Watercolor came first. Years learning how to observe wetness by degree, to layer transparency, to use a damp brush to soften and lift, to feel color like the thinnest film.
Then came walnuts. Lying in the yard in autumn. Why not use the husks for ink?
Dropping husks into boiling water, it turned black very fast, black and dull. Then the water gained viscosity and luminosity. It was not long before it saturated into a deep brown, golden ink with a lovely draw down. Light fast, but not permanent. Like watercolor. I quickly learned to soften it with a damp brush and lift out highlights. A handsome drawing ink for pen and brush.

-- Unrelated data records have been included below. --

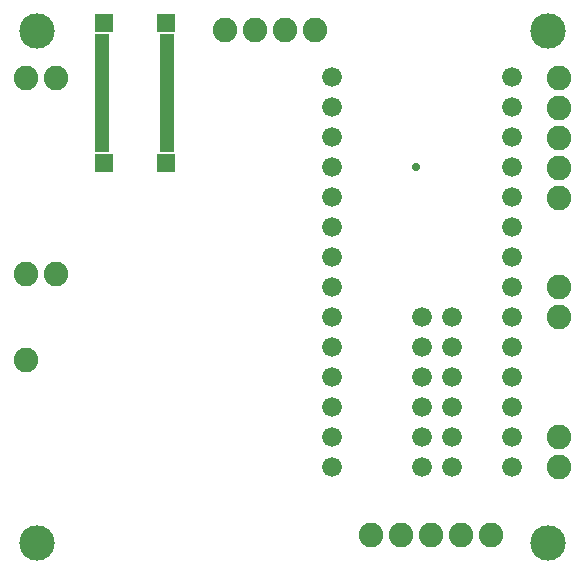
<source format=gts>
G04*
G04 #@! TF.GenerationSoftware,Altium Limited,Altium Designer,21.6.1 (37)*
G04*
G04 Layer_Color=8388736*
%FSLAX25Y25*%
%MOIN*%
G70*
G04*
G04 #@! TF.SameCoordinates,3D0E8F73-5774-4D33-84BA-408F2C82BF8C*
G04*
G04*
G04 #@! TF.FilePolarity,Negative*
G04*
G01*
G75*
%ADD18R,0.05131X0.01981*%
%ADD19R,0.05997X0.05918*%
%ADD20C,0.08200*%
%ADD21C,0.11824*%
%ADD22C,0.06600*%
%ADD23C,0.02769*%
D18*
X34843Y144094D02*
D03*
X56496D02*
D03*
X34843Y146063D02*
D03*
X56496D02*
D03*
X34843Y148031D02*
D03*
X56496D02*
D03*
X34843Y150000D02*
D03*
X56496D02*
D03*
X34843Y151968D02*
D03*
X56496D02*
D03*
X34843Y153937D02*
D03*
X56496D02*
D03*
X34843Y155905D02*
D03*
X56496D02*
D03*
X34843Y157874D02*
D03*
X56496D02*
D03*
X34843Y159842D02*
D03*
X56496D02*
D03*
X34843Y161811D02*
D03*
X56496D02*
D03*
X34843Y163779D02*
D03*
X56496D02*
D03*
X34843Y165748D02*
D03*
X56496D02*
D03*
X34843Y167716D02*
D03*
X56496D02*
D03*
X34843Y169685D02*
D03*
X56496D02*
D03*
X34843Y171653D02*
D03*
X56496D02*
D03*
X34843Y173622D02*
D03*
X56496D02*
D03*
X34843Y175590D02*
D03*
X56496D02*
D03*
X34843Y177559D02*
D03*
X56496D02*
D03*
X34843Y179527D02*
D03*
X56496D02*
D03*
X34843Y181496D02*
D03*
X56496D02*
D03*
D19*
X35276Y186220D02*
D03*
X56063D02*
D03*
X35276Y139370D02*
D03*
X56063D02*
D03*
D20*
X105827Y183858D02*
D03*
X95827D02*
D03*
X85827D02*
D03*
X75827D02*
D03*
X124409Y15354D02*
D03*
X134409D02*
D03*
X144409D02*
D03*
X154409D02*
D03*
X164409D02*
D03*
X9449Y74016D02*
D03*
Y102362D02*
D03*
X19449D02*
D03*
X9449Y167717D02*
D03*
X19449D02*
D03*
X187008Y38189D02*
D03*
Y48189D02*
D03*
Y88189D02*
D03*
Y98189D02*
D03*
Y127953D02*
D03*
Y137953D02*
D03*
Y147953D02*
D03*
Y157953D02*
D03*
Y167953D02*
D03*
D21*
X12992Y12992D02*
D03*
Y183465D02*
D03*
X183465Y12992D02*
D03*
Y183465D02*
D03*
D22*
X111496Y148110D02*
D03*
Y138110D02*
D03*
Y128110D02*
D03*
Y118110D02*
D03*
Y108110D02*
D03*
Y98110D02*
D03*
Y88110D02*
D03*
Y78110D02*
D03*
Y68110D02*
D03*
Y58110D02*
D03*
Y48110D02*
D03*
Y38110D02*
D03*
X171496D02*
D03*
Y48110D02*
D03*
Y58110D02*
D03*
Y68110D02*
D03*
Y78110D02*
D03*
Y88110D02*
D03*
Y98110D02*
D03*
Y108110D02*
D03*
Y118110D02*
D03*
Y128110D02*
D03*
Y138110D02*
D03*
X111496Y158110D02*
D03*
X171496Y148110D02*
D03*
Y168110D02*
D03*
X151496Y48110D02*
D03*
Y58110D02*
D03*
Y68110D02*
D03*
Y78110D02*
D03*
Y88110D02*
D03*
X141496Y48110D02*
D03*
Y58110D02*
D03*
Y68110D02*
D03*
Y78110D02*
D03*
Y88110D02*
D03*
X151496Y38110D02*
D03*
X171496Y158110D02*
D03*
X111496Y168110D02*
D03*
X141496Y38110D02*
D03*
D23*
X139370Y138189D02*
D03*
M02*

</source>
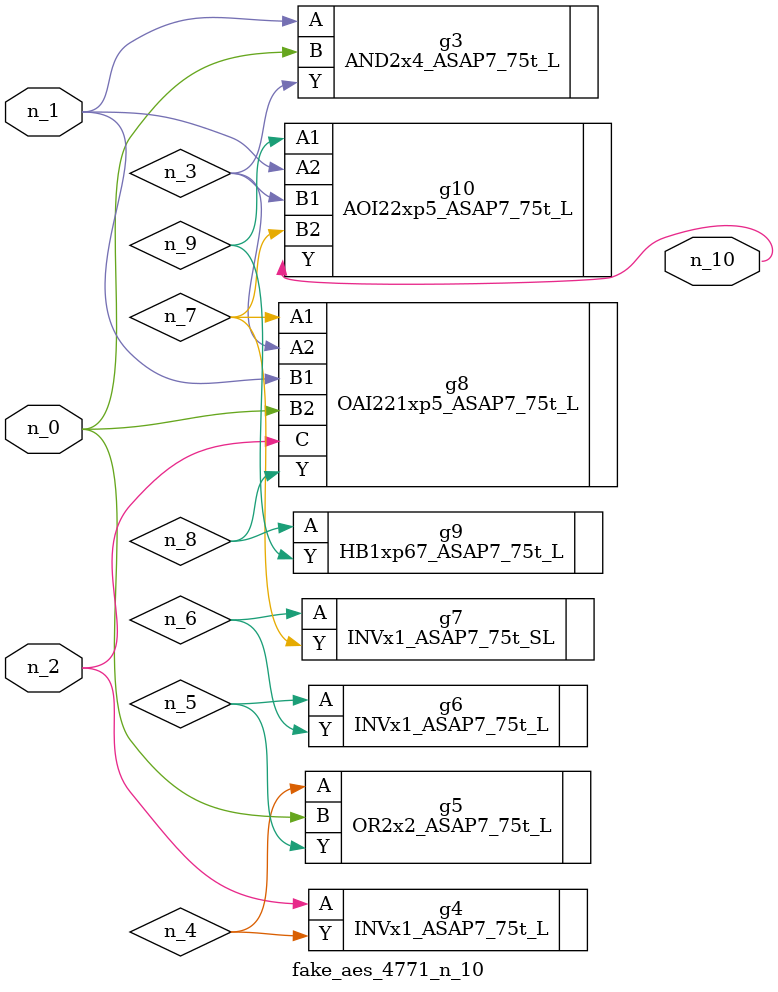
<source format=v>
module fake_aes_4771_n_10 (n_1, n_2, n_0, n_10);
input n_1;
input n_2;
input n_0;
output n_10;
wire n_6;
wire n_4;
wire n_3;
wire n_9;
wire n_5;
wire n_7;
wire n_8;
AND2x4_ASAP7_75t_L g3 ( .A(n_1), .B(n_0), .Y(n_3) );
INVx1_ASAP7_75t_L g4 ( .A(n_2), .Y(n_4) );
OR2x2_ASAP7_75t_L g5 ( .A(n_4), .B(n_0), .Y(n_5) );
INVx1_ASAP7_75t_L g6 ( .A(n_5), .Y(n_6) );
INVx1_ASAP7_75t_SL g7 ( .A(n_6), .Y(n_7) );
OAI221xp5_ASAP7_75t_L g8 ( .A1(n_7), .A2(n_3), .B1(n_1), .B2(n_0), .C(n_2), .Y(n_8) );
HB1xp67_ASAP7_75t_L g9 ( .A(n_8), .Y(n_9) );
AOI22xp5_ASAP7_75t_L g10 ( .A1(n_9), .A2(n_1), .B1(n_3), .B2(n_7), .Y(n_10) );
endmodule
</source>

The smaller size ink bottle is 1.5 oz. It is amazing how long this will last. I completed ten 11 x 14 detailed, full cover ink drawings and only used half a bottle. I recommend starting with this bottle unless you have an ambitious project in mind.

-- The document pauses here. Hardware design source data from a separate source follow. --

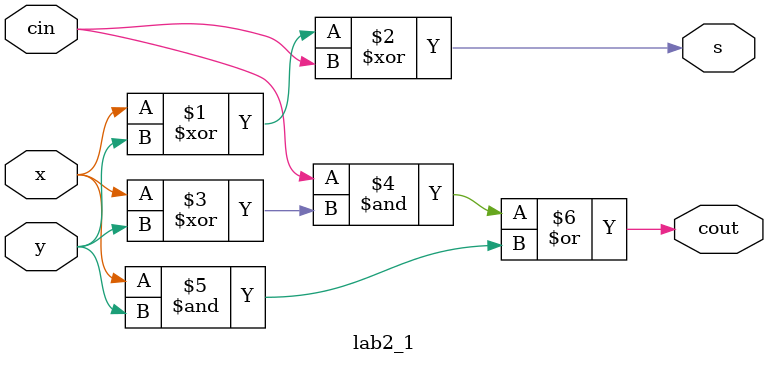
<source format=v>
`timescale 1ns / 1ps

module lab2_1 (input x,
           input y,
           input cin,
           output cout,
           output s
           );

assign s = x^y^cin;
assign cout =  (cin&(x^y)) | (x&y);

endmodule

</source>
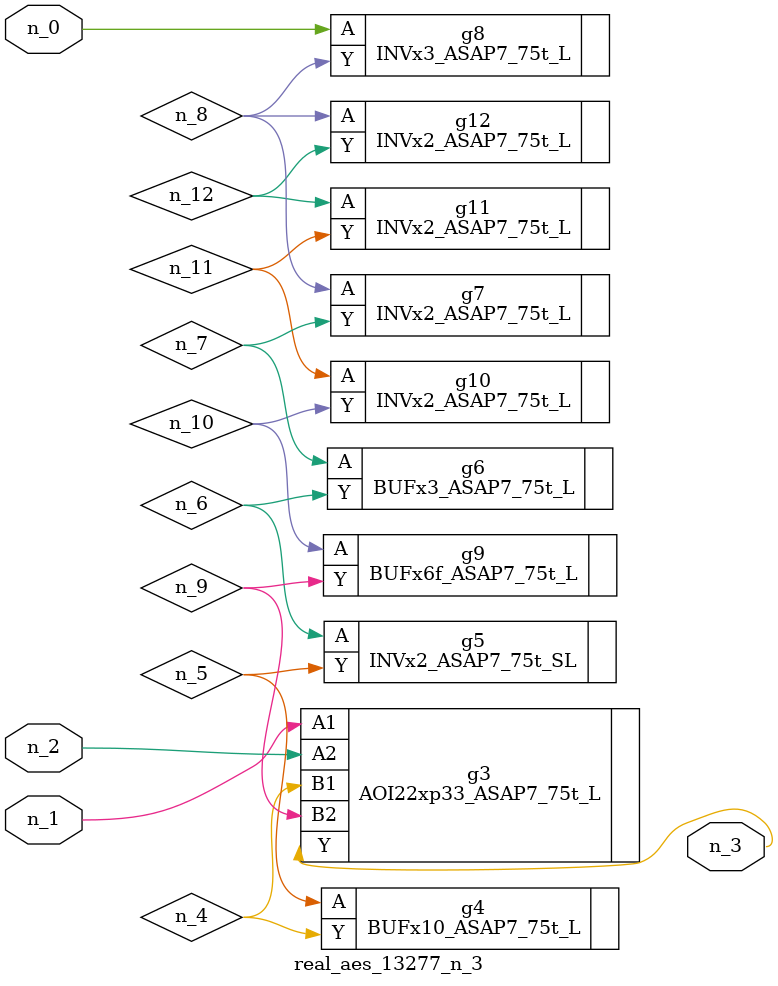
<source format=v>
module real_aes_13277_n_3 (n_0, n_2, n_1, n_3);
input n_0;
input n_2;
input n_1;
output n_3;
wire n_4;
wire n_5;
wire n_7;
wire n_9;
wire n_6;
wire n_8;
wire n_12;
wire n_10;
wire n_11;
INVx3_ASAP7_75t_L g8 ( .A(n_0), .Y(n_8) );
AOI22xp33_ASAP7_75t_L g3 ( .A1(n_1), .A2(n_2), .B1(n_4), .B2(n_9), .Y(n_3) );
BUFx10_ASAP7_75t_L g4 ( .A(n_5), .Y(n_4) );
INVx2_ASAP7_75t_SL g5 ( .A(n_6), .Y(n_5) );
BUFx3_ASAP7_75t_L g6 ( .A(n_7), .Y(n_6) );
INVx2_ASAP7_75t_L g7 ( .A(n_8), .Y(n_7) );
INVx2_ASAP7_75t_L g12 ( .A(n_8), .Y(n_12) );
BUFx6f_ASAP7_75t_L g9 ( .A(n_10), .Y(n_9) );
INVx2_ASAP7_75t_L g10 ( .A(n_11), .Y(n_10) );
INVx2_ASAP7_75t_L g11 ( .A(n_12), .Y(n_11) );
endmodule
</source>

The larger size bottle is for someone who uses a lot of ink. This might be because they are very productive, or because they use brushes and techniques that paint with the ink over large surfaces or in conjunction with other media. It is also good for someone who wants several smaller bottles in different work areas, or wants to limit the contamination of the ink by other media.
Update on ink making:
Ink from 2012 is a superior clear ink for drawing and painting. It is a perfect ink.
Ink from 2013 is outstanding, a bit darker than 2012. 2013 was a superior year for stain, which I used on wood and over painted surfaces to build up up a unique aged appearance. I will begin to offer stain here soon.

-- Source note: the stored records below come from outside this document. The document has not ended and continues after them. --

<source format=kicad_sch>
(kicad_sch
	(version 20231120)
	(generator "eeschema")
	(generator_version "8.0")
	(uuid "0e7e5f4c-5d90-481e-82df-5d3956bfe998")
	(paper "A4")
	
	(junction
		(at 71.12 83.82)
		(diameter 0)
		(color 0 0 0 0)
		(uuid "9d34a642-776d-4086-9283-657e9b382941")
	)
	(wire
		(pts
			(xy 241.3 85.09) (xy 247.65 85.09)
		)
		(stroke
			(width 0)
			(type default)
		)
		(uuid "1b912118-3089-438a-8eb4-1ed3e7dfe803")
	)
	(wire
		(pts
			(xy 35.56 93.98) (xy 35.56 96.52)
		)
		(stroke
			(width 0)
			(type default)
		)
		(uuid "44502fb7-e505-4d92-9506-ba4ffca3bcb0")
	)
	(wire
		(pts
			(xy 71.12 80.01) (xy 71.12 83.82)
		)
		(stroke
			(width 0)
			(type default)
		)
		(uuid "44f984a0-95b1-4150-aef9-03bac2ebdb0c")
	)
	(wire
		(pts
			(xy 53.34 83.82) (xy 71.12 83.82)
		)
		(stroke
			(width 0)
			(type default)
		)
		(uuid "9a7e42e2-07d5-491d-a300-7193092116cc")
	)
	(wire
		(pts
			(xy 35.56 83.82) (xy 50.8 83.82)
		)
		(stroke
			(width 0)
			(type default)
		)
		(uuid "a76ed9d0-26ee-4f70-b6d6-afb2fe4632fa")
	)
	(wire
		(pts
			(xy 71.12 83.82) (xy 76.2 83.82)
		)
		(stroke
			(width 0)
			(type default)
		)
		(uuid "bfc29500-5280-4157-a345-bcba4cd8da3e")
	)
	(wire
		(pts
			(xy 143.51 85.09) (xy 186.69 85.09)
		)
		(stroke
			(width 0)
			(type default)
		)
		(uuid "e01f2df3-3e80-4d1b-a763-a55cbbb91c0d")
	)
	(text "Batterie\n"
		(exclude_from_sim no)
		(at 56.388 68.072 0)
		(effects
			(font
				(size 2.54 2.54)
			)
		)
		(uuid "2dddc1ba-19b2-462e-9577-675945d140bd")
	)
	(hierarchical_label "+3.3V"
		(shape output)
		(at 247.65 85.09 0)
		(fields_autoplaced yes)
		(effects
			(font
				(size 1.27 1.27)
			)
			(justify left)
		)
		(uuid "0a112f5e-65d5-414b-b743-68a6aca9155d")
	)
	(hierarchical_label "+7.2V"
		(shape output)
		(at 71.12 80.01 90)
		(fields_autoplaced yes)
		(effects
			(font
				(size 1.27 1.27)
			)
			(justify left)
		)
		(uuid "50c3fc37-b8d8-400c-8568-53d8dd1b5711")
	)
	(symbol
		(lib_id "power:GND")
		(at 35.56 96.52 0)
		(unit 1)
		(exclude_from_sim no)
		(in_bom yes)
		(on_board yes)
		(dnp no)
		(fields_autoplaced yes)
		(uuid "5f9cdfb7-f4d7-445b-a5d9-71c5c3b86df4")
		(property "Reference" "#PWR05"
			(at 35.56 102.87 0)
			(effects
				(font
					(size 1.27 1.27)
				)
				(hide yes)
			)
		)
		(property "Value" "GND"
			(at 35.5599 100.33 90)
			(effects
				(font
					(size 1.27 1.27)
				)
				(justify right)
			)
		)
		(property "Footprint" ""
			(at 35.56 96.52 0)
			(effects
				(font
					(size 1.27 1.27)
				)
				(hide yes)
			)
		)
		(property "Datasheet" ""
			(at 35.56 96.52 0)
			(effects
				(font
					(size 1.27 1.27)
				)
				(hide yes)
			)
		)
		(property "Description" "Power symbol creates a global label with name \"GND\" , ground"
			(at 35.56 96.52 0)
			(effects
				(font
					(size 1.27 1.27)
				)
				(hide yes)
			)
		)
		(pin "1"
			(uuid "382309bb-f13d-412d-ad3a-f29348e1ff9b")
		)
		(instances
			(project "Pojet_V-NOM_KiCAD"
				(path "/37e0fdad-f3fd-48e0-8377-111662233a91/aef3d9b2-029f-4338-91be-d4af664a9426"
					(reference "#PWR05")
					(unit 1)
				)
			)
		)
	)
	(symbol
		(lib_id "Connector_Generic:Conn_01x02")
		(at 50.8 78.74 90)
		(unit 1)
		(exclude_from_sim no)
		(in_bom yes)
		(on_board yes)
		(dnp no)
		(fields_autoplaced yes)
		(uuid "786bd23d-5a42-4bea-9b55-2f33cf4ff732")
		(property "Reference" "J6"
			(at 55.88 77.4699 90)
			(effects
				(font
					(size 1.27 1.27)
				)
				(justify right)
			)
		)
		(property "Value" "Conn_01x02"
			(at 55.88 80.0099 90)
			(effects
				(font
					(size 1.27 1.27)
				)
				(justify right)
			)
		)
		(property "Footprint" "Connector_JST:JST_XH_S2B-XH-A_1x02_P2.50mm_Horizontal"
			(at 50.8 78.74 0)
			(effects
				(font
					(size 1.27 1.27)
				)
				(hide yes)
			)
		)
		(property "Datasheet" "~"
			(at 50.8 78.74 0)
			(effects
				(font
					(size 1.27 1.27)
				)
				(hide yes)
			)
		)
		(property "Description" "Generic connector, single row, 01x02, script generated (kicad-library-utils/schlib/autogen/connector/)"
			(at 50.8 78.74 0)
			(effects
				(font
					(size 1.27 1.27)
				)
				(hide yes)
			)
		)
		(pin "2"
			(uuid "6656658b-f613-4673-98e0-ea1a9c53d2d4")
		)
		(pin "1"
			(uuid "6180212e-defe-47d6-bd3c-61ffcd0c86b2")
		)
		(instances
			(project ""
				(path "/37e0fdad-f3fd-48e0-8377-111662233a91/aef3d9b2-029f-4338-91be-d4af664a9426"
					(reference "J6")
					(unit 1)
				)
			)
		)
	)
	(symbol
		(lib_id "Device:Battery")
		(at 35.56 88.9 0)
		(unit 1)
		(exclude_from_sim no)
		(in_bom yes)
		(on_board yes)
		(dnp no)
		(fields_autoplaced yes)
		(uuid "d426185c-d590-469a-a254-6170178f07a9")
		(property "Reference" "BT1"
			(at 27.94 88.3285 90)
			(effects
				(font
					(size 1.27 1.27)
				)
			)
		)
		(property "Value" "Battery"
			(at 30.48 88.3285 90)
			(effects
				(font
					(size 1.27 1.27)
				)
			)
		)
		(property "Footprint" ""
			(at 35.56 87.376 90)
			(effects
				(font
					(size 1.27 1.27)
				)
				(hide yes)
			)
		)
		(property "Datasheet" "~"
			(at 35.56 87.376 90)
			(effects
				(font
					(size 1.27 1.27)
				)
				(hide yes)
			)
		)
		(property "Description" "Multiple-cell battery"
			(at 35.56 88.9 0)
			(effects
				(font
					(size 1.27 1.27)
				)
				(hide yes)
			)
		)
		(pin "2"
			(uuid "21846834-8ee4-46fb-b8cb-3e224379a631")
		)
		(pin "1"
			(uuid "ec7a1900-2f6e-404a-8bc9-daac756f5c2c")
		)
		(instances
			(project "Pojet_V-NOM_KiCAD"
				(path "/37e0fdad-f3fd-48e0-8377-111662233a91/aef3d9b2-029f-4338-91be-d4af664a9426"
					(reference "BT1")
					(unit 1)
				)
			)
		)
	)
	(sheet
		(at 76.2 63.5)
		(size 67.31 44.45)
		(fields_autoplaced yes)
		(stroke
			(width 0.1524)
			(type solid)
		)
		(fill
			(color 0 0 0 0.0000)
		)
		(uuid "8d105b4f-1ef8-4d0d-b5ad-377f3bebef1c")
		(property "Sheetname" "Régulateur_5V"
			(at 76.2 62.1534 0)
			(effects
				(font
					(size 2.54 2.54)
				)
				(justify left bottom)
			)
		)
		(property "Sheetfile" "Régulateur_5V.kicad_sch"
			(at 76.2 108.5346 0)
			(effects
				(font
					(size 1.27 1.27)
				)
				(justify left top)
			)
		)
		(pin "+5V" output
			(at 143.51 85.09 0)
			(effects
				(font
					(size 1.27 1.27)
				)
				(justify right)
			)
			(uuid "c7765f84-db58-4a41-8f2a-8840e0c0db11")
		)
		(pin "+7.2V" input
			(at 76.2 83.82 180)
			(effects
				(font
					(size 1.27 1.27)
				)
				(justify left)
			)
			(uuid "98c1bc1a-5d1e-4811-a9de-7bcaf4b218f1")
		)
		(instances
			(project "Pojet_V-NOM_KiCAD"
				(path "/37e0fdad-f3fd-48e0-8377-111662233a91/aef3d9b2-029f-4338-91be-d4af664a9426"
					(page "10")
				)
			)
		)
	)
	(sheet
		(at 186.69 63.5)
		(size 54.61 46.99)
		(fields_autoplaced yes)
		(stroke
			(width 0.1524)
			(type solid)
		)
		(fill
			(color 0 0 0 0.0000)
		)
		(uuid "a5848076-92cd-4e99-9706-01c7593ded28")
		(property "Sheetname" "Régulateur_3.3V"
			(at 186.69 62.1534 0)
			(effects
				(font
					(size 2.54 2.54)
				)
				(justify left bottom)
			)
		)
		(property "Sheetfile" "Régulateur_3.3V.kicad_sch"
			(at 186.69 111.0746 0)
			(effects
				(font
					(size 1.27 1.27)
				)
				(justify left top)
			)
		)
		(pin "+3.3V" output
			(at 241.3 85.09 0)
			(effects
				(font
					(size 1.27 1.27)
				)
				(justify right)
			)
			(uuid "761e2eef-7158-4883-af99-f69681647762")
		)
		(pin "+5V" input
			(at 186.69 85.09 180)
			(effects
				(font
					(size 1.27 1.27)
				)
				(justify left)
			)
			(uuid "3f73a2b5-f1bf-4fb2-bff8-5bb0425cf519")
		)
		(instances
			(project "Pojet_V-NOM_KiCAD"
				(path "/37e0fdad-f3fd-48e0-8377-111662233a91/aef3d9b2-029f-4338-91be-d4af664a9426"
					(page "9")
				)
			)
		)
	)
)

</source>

There is no 2014 ink. The entire walnut harvest was destroyed in a hail storm early in the season. I have made ink for my own use since 2009, and I know now that there are ink years, and no-ink years. I have a good supply of ink from both 2012 and 2013, and aside from what I will reserve for my own use, I am happy to share it with other artists and crafts persons. I also use it in classes.